Their final feature, The Outlaws Is Coming (1965) ended on a bitter note. Larry suffered a stroke and was hospitalized at the Motion Picture Home. Though he made valiant attempts to regain his mobility, his recovery was never complete and on New Years day 1975 he slipped into a coma. He died one week later. Officially retired, Moe allowed Joe DeRita to pursue the idea of recasting his part and Larry’s in a ‘new’ ‘new’ stooges act that never materialized beyond the preliminary stages.

Tired and seemingly with his best days behind him, an invitation from Salem College in West Virginia afforded Moe Howard the opportunity to present reminiscences about the act to a live audience; one that proved so popular that he repeated it at New York State University to a packed 1,600 auditorium that had oversold the venue by at least 400 seats. In his seventies, Moe Howard discovered that he was more popular than ever. He appeared on Mike Douglas’ talk show three times and ambitiously pursued the college lecture circuit throughout 1974. On May 4, 1975, Moe Howard quietly passed away at his home, officially ending one of America’s most legendary comedy acts.

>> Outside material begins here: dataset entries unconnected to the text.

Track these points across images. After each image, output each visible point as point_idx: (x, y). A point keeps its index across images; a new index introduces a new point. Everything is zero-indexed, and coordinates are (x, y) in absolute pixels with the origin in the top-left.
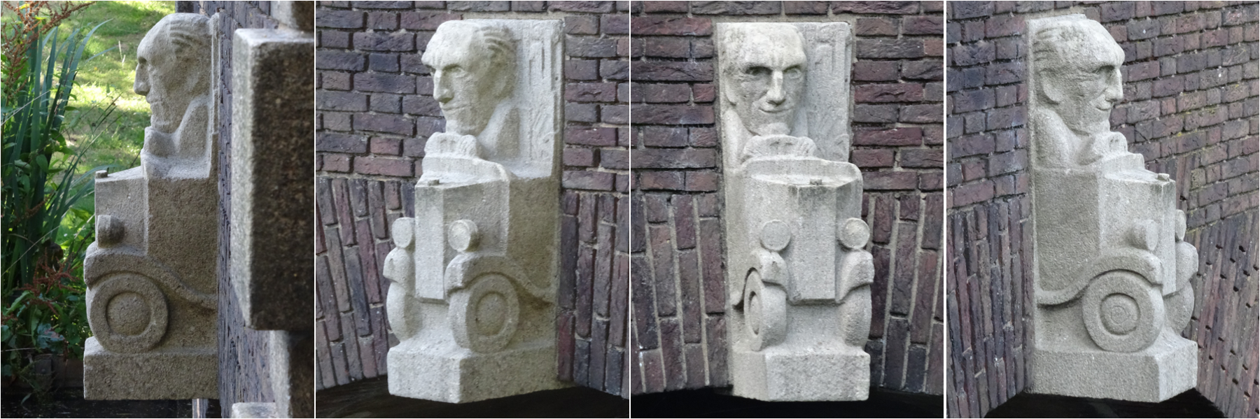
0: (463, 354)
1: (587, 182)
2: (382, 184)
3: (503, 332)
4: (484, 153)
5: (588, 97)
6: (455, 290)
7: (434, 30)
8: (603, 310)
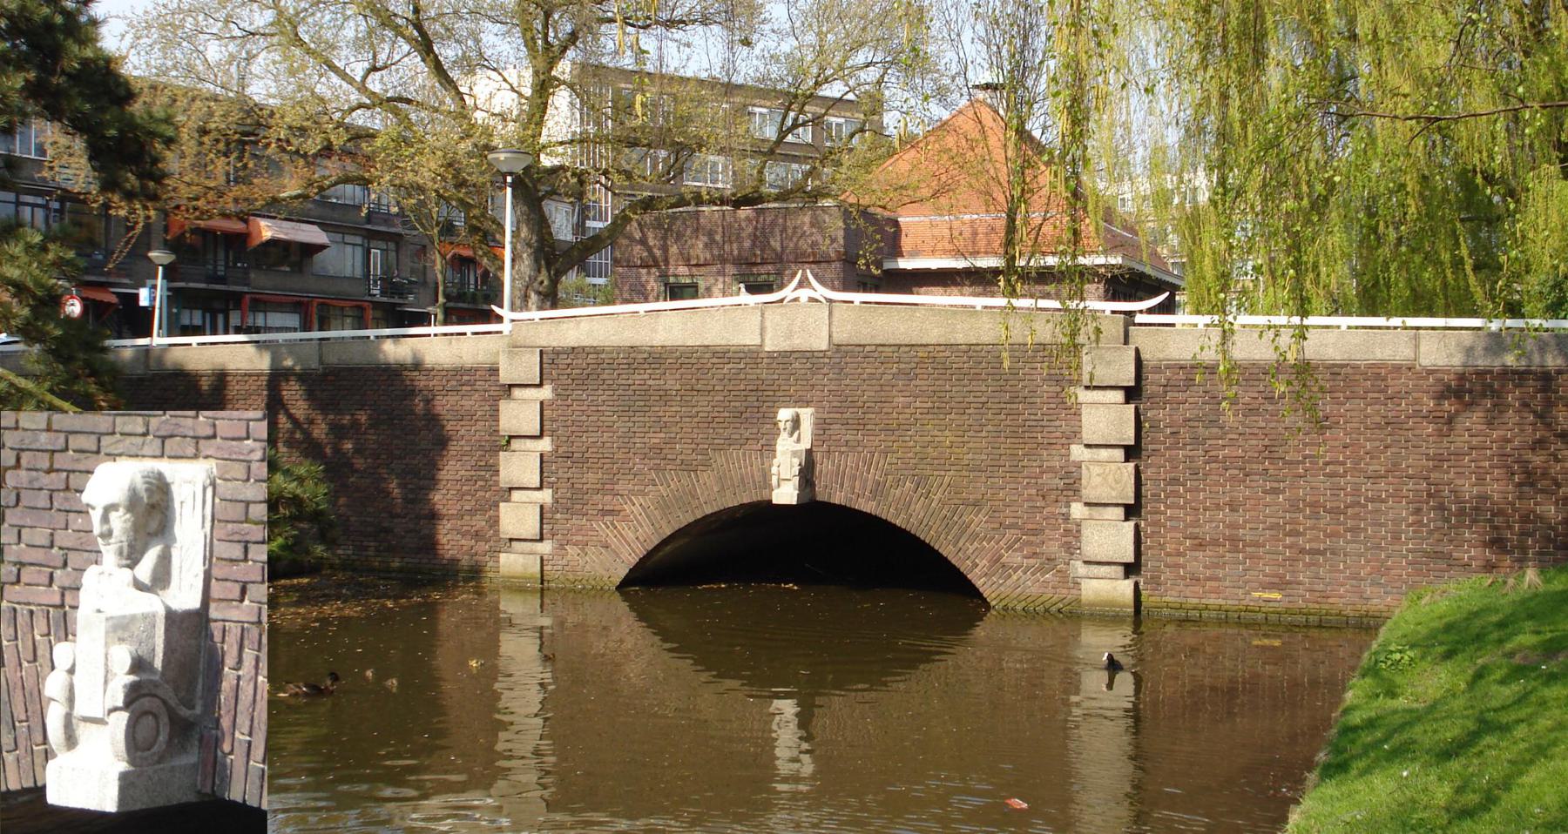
0: (123, 766)
1: (234, 614)
2: (32, 612)
3: (155, 749)
4: (139, 586)
5: (236, 537)
6: (116, 709)
7: (92, 472)
8: (246, 730)
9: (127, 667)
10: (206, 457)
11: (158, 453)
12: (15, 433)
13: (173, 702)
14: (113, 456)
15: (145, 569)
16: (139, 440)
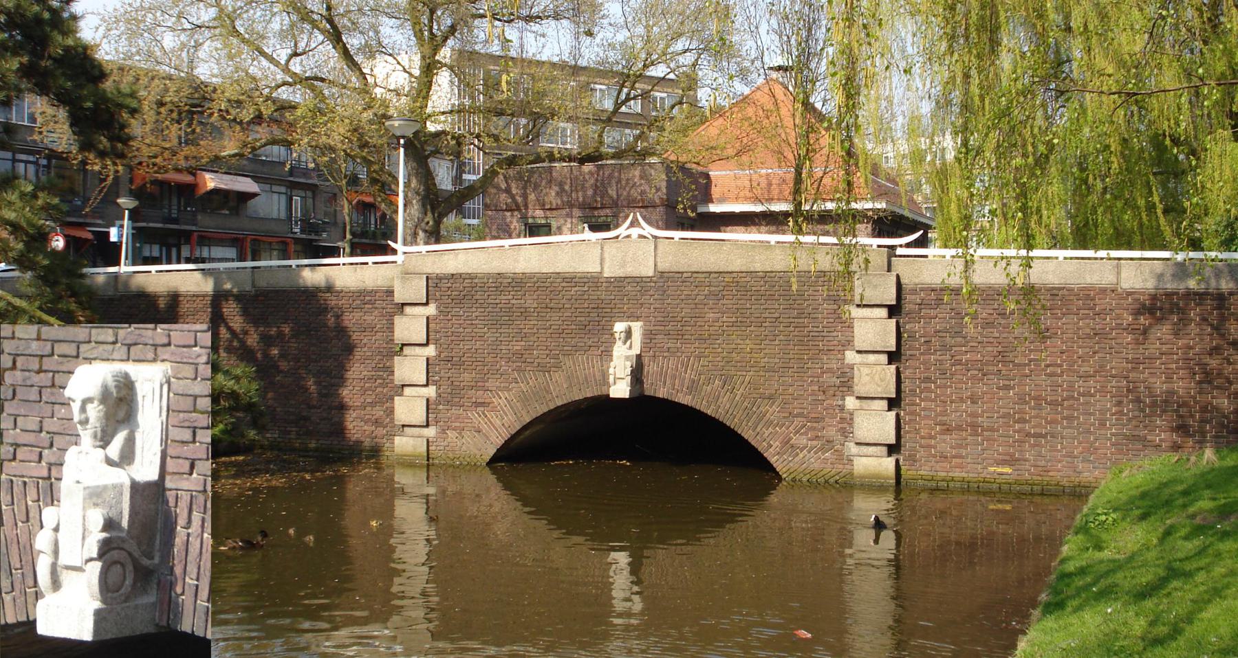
0: (97, 604)
1: (185, 485)
2: (25, 483)
3: (122, 591)
4: (110, 462)
5: (187, 424)
6: (91, 560)
7: (72, 373)
8: (194, 576)
9: (100, 526)
10: (163, 361)
11: (125, 357)
12: (12, 342)
13: (136, 554)
14: (89, 360)
15: (114, 449)
16: (110, 347)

Since that time, The Three Stooges popularity has continued to thrive. The trio’s body of work has weathered attempts at censuring its ‘crass’ treatment of women by liberal feminism and it has withstood repeated onslaughts of censorship from civic minded groups who continue to find the stooges brand of comedy too violent yet at the same instance do not mind if their children watched the evening news.

From television revivals, through changing audience tastes and with the advent of home video and garish colorizations, the comedic legacy of The Three Stooges continues to delight old and new audiences with their rambunctious blend of raw energy and good spirited craziness. The legends have gone, but their laughter lives on.

Not bad for the ugliest duckling in the Howard house…not bad at all.